The devil vanished, and Hans Carvel awoke full of joy, finding himself with his finger up his wife's thingummy.


This is apparently kind of an old joke, albeit one I hadn't heard before, and all of the books of Gargantua and Pantagruel are laden with such stories and quips that would have been familiar to readers at the time they were written (and this translation by Screech ensures they aren't lost on the modern reader).

The next two volumes are very much like Gulliver's Travels or Candide (even though those books came later, and it's said, wouldn't have existed without Rabelais first paving the way) in that the group of friends go on a sea voyage, in search of the oracular Dive Bouteille, still trying to solve Panurge's dilemma, and meet strange creatures and societies at the islands they stop at along the way. As did Swift and Voltaire later, Rabelais uses satire to show the hypocrisy of everyone from the faux religious to the overzealous papists. Most bizarre island: Ile Farouche, where the heroes battle half-sausage people who are revived by a flying pig that squirts mustard down on them from the air. (!)
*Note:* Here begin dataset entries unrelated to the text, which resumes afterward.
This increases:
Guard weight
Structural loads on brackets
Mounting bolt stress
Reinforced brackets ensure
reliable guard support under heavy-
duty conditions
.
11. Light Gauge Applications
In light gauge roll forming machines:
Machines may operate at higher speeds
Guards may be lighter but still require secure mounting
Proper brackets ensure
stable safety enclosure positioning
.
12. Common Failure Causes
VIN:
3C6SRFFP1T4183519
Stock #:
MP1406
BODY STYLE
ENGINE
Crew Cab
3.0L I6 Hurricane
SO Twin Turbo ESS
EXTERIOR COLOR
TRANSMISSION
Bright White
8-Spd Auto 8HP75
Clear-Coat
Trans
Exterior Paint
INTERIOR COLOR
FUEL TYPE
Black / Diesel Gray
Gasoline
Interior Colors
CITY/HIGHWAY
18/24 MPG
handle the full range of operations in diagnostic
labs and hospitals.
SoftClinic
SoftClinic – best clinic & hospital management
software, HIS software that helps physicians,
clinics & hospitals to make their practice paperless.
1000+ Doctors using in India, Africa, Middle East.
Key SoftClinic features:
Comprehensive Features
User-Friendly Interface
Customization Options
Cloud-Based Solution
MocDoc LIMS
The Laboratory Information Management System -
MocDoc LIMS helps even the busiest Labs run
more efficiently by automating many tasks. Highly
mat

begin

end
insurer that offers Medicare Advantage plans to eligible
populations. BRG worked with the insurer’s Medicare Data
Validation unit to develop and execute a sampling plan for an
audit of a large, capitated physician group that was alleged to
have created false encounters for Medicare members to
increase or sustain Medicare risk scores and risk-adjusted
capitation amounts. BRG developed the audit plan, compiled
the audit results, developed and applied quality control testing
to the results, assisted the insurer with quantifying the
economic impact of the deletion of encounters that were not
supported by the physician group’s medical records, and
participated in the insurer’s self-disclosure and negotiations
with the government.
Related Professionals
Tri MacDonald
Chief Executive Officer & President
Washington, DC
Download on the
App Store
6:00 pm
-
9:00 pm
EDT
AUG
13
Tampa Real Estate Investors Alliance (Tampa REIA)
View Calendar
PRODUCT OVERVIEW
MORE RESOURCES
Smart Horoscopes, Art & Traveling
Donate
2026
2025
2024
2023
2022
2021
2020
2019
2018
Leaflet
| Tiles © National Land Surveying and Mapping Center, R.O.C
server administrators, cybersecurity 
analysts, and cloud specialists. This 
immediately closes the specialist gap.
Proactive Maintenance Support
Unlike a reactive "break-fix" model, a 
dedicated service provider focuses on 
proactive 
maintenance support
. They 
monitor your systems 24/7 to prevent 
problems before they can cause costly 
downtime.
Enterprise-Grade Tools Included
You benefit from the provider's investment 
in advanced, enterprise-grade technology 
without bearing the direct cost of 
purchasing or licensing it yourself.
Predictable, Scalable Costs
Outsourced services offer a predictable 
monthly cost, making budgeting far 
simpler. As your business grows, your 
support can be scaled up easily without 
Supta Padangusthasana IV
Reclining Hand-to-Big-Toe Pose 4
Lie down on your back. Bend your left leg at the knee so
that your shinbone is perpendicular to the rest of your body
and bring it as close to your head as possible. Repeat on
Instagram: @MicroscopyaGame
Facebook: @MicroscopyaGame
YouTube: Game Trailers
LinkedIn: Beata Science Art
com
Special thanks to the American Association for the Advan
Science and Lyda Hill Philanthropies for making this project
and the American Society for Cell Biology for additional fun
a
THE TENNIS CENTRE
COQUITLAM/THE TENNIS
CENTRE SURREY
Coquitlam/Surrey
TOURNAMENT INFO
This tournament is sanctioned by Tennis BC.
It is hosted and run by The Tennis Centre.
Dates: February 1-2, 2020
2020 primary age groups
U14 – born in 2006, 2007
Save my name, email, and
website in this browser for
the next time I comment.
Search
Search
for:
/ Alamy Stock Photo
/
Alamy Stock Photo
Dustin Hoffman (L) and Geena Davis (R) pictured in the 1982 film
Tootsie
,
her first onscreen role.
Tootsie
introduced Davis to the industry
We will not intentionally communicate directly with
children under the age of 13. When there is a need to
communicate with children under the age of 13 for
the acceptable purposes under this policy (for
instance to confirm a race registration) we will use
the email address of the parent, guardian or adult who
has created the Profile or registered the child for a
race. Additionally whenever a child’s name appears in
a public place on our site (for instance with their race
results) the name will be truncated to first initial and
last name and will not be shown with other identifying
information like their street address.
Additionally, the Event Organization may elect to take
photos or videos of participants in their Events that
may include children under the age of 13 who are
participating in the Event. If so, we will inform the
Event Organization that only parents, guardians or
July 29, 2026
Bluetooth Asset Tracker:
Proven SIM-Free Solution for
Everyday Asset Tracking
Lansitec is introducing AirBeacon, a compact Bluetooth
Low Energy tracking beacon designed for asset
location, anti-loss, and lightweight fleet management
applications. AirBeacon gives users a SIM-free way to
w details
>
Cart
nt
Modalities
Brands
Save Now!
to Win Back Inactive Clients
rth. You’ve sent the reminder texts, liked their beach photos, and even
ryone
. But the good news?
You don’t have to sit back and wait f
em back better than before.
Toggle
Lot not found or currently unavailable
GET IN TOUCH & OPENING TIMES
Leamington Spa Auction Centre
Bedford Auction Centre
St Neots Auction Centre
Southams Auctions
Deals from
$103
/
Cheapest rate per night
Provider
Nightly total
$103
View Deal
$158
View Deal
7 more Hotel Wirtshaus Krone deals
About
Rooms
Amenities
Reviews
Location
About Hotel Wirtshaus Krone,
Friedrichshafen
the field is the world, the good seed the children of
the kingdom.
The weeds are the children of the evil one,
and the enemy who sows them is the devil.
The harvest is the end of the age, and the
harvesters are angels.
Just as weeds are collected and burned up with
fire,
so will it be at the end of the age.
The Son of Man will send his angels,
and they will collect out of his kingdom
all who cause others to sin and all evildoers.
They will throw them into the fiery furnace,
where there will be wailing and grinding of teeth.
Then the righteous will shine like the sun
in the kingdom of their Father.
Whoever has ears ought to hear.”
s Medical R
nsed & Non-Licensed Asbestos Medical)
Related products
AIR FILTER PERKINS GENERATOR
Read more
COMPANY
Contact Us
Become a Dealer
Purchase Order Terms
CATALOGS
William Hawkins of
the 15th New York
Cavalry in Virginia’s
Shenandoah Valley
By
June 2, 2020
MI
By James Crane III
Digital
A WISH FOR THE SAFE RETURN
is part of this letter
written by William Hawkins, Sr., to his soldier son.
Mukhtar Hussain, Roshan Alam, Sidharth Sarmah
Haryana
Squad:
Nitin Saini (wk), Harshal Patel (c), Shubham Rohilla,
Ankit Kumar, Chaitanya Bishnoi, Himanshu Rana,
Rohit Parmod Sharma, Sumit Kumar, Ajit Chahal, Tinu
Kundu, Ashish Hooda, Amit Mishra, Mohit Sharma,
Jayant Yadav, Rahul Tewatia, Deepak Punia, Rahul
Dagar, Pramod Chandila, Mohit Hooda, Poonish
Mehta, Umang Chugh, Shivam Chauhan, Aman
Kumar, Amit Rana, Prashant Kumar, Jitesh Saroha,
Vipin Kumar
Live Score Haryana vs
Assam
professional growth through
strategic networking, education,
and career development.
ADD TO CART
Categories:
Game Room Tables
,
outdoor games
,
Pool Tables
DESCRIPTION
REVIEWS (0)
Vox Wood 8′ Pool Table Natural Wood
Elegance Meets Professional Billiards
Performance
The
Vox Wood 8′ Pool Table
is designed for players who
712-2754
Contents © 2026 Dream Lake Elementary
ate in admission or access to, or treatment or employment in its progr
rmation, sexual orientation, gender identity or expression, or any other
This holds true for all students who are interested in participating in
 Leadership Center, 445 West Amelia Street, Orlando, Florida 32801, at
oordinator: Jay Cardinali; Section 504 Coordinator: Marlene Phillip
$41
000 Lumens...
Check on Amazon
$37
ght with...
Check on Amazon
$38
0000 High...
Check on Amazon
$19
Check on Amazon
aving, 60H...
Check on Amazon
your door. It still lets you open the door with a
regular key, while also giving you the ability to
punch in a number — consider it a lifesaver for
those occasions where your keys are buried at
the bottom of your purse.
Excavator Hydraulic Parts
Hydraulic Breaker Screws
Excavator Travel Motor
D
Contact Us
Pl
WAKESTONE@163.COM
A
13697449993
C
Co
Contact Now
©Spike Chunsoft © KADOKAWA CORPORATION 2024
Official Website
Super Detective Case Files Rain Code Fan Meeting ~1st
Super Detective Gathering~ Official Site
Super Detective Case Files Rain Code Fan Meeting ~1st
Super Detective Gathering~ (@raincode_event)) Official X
In the end, this was a difficult book to slog through, with archaic language and references, but it was worthwhile for me because it answered a question I've had for twenty plus years: What's the deal with Rabelais? I looked through a book I have, 13 Ways of Looking at the Novel by Jane Smiley, and she says of Gargantua and Pantagruel that it is "a piece of work so masculine and French that I find it unreadable". I certainly didn't find it unreadable -- no more so than Infinite Jest or The Tin Drum, beside which I will shelve G & P -- but I would concede that it's not for everyone. Having now read Gargantua and Pantagruel, I would say that the biggest lesson I've learned is how very very little I know about classical thought. I imagine the French in Rabelais' day reading the adventures of Pantagruel aloud to each other in their gilded parlours, snickering over the uncited jokes about Aristotle or Galen, understanding oblique references and gasping at the places where Rabelais has a character disagreeing with established thought. It saddens me, just a bit, to know that at this point I'm never going to acquire this arcane knowledge and wonder if it wouldn't be worthwhile to start teaching Latin in schools again-- if only to have students translating, and therefore being exposed to, the great thinkers upon whose philosophies we've founded western civilisation. As for me, I might just go back and reread some Robertson Davies, now that I'll get the jokes.

As the Dive Bouteille said, "Trinck!"